(Version comparison data)
───

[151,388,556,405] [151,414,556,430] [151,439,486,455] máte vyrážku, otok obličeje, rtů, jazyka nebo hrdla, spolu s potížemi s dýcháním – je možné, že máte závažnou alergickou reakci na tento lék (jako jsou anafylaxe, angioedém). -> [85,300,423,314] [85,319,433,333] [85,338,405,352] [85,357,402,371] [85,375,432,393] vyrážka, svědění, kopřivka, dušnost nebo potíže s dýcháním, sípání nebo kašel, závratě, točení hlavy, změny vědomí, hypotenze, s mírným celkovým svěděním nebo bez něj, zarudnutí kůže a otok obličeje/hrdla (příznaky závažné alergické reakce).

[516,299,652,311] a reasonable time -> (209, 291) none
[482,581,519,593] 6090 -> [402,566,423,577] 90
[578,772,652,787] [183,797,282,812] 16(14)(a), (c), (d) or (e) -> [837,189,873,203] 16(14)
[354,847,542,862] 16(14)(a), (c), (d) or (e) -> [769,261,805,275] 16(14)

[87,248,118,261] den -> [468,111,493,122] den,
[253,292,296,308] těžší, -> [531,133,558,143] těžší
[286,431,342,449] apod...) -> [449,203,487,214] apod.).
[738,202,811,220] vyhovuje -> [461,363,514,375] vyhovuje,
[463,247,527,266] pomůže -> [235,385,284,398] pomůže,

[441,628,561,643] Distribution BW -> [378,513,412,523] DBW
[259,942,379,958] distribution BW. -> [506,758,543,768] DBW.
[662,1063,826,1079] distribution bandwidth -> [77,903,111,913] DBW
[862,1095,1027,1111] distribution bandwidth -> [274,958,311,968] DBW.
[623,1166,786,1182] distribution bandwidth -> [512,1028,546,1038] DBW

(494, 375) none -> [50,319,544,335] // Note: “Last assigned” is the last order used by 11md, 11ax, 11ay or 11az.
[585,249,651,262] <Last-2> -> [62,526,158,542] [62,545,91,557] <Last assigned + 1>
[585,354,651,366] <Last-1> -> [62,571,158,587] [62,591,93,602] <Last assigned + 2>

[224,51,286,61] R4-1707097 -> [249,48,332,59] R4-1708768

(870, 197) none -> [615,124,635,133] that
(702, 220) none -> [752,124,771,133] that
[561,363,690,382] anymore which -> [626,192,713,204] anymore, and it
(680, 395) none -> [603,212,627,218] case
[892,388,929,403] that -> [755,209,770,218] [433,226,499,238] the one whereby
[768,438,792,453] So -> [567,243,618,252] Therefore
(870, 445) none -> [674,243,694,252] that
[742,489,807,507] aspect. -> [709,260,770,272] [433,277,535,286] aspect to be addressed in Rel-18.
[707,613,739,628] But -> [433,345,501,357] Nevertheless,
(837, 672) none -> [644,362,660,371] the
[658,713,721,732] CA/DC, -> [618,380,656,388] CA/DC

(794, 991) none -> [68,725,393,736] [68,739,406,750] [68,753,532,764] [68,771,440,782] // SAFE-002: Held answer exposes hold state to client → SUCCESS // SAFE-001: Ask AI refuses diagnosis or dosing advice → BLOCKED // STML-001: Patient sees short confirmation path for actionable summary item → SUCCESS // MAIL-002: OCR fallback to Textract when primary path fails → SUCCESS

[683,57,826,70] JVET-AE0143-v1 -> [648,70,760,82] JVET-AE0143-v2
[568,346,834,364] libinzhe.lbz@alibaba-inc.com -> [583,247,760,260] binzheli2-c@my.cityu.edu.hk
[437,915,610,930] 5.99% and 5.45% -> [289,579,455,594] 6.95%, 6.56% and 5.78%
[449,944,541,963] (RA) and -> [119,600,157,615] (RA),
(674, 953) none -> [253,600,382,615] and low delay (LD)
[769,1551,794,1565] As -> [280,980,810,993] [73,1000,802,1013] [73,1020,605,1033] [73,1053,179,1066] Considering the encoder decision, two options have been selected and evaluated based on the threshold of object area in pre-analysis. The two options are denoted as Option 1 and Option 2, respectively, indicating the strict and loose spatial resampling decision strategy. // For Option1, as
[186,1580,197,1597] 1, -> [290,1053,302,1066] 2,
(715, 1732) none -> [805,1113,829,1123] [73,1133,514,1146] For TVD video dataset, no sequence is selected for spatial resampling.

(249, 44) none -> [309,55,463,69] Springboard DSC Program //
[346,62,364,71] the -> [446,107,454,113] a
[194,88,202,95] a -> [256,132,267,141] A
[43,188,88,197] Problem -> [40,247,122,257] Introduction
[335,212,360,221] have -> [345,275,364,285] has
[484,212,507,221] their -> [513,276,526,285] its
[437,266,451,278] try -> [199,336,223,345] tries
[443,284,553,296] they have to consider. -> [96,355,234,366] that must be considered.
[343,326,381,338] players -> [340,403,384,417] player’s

───

**The problem:**
The answer should be an exact reproduction of all the entries.

**Output of the exercise:**
[151,388,556,405] [151,414,556,430] [151,439,486,455] máte vyrážku, otok obličeje, rtů, jazyka nebo hrdla, spolu s potížemi s dýcháním – je možné, že máte závažnou alergickou reakci na tento lék (jako jsou anafylaxe, angioedém). -> [85,300,423,314] [85,319,433,333] [85,338,405,352] [85,357,402,371] [85,375,432,393] vyrážka, svědění, kopřivka, dušnost nebo potíže s dýcháním, sípání nebo kašel, závratě, točení hlavy, změny vědomí, hypotenze, s mírným celkovým svěděním nebo bez něj, zarudnutí kůže a otok obličeje/hrdla (příznaky závažné alergické reakce).

[516,299,652,311] a reasonable time -> (209, 291) none
[482,581,519,593] 6090 -> [402,566,423,577] 90
[578,772,652,787] [183,797,282,812] 16(14)(a), (c), (d) or (e) -> [837,189,873,203] 16(14)
[354,847,542,862] 16(14)(a), (c), (d) or (e) -> [769,261,805,275] 16(14)

[87,248,118,261] den -> [468,111,493,122] den,
[253,292,296,308] těžší, -> [531,133,558,143] těžší
[286,431,342,449] apod...) -> [449,203,487,214] apod.).
[738,202,811,220] vyhovuje -> [461,363,514,375] vyhovuje,
[463,247,527,266] pomůže -> [235,385,284,398] pomůže,

[441,628,561,643] Distribution BW -> [378,513,412,523] DBW
[259,942,379,958] distribution BW. -> [506,758,543,768] DBW.
[662,1063,826,1079] distribution bandwidth -> [77,903,111,913] DBW
[862,1095,1027,1111] distribution bandwidth -> [274,958,311,968] DBW.
[623,1166,786,1182] distribution bandwidth -> [512,1028,546,1038] DBW

(494, 375) none -> [50,319,544,335] // Note: “Last assigned” is the last order used by 11md, 11ax, 11ay or 11az.
[585,249,651,262] <Last-2> -> [62,526,158,542] [62,545,91,557] <Last assigned + 1>
[585,354,651,366] <Last-1> -> [62,571,158,587] [62,591,93,602] <Last assigned + 2>

[224,51,286,61] R4-1707097 -> [249,48,332,59] R4-1708768

(870, 197) none -> [615,124,635,133] that
(702, 220) none -> [752,124,771,133] that
[561,363,690,382] anymore which -> [626,192,713,204] anymore, and it
(680, 395) none -> [603,212,627,218] case
[892,388,929,403] that -> [755,209,770,218] [433,226,499,238] the one whereby
[768,438,792,453] So -> [567,243,618,252] Therefore
(870, 445) none -> [674,243,694,252] that
[742,489,807,507] aspect. -> [709,260,770,272] [433,277,535,286] aspect to be addressed in Rel-18.
[707,613,739,628] But -> [433,345,501,357] Nevertheless,
(837, 672) none -> [644,362,660,371] the
[658,713,721,732] CA/DC, -> [618,380,656,388] CA/DC

(794, 991) none -> [68,725,393,736] [68,739,406,750] [68,753,532,764] [68,771,440,782] // SAFE-002: Held answer exposes hold state to client → SUCCESS // SAFE-001: Ask AI refuses diagnosis or dosing advice → BLOCKED // STML-001: Patient sees short confirmation path for actionable summary item → SUCCESS // MAIL-002: OCR fallback to Textract when primary path fails → SUCCESS

[683,57,826,70] JVET-AE0143-v1 -> [648,70,760,82] JVET-AE0143-v2
[568,346,834,364] libinzhe.lbz@alibaba-inc.com -> [583,247,760,260] binzheli2-c@my.cityu.edu.hk
[437,915,610,930] 5.99% and 5.45% -> [289,579,455,594] 6.95%, 6.56% and 5.78%
[449,944,541,963] (RA) and -> [119,600,157,615] (RA),
(674, 953) none -> [253,600,382,615] and low delay (LD)
[769,1551,794,1565] As -> [280,980,810,993] [73,1000,802,1013] [73,1020,605,1033] [73,1053,179,1066] Considering the encoder decision, two options have been selected and evaluated based on the threshold of object area in pre-analysis. The two options are denoted as Option 1 and Option 2, respectively, indicating the strict and loose spatial resampling decision strategy. // For Option1, as
[186,1580,197,1597] 1, -> [290,1053,302,1066] 2,
(715, 1732) none -> [805,1113,829,1123] [73,1133,514,1146] For TVD video dataset, no sequence is selected for spatial resampling.

(249, 44) none -> [309,55,463,69] Springboard DSC Program //
[346,62,364,71] the -> [446,107,454,113] a
[194,88,202,95] a -> [256,132,267,141] A
[43,188,88,197] Problem -> [40,247,122,257] Introduction
[335,212,360,221] have -> [345,275,364,285] has
[484,212,507,221] their -> [513,276,526,285] its
[437,266,451,278] try -> [199,336,223,345] tries
[443,284,553,296] they have to consider. -> [96,355,234,366] that must be considered.
[343,326,381,338] players -> [340,403,384,417] player’s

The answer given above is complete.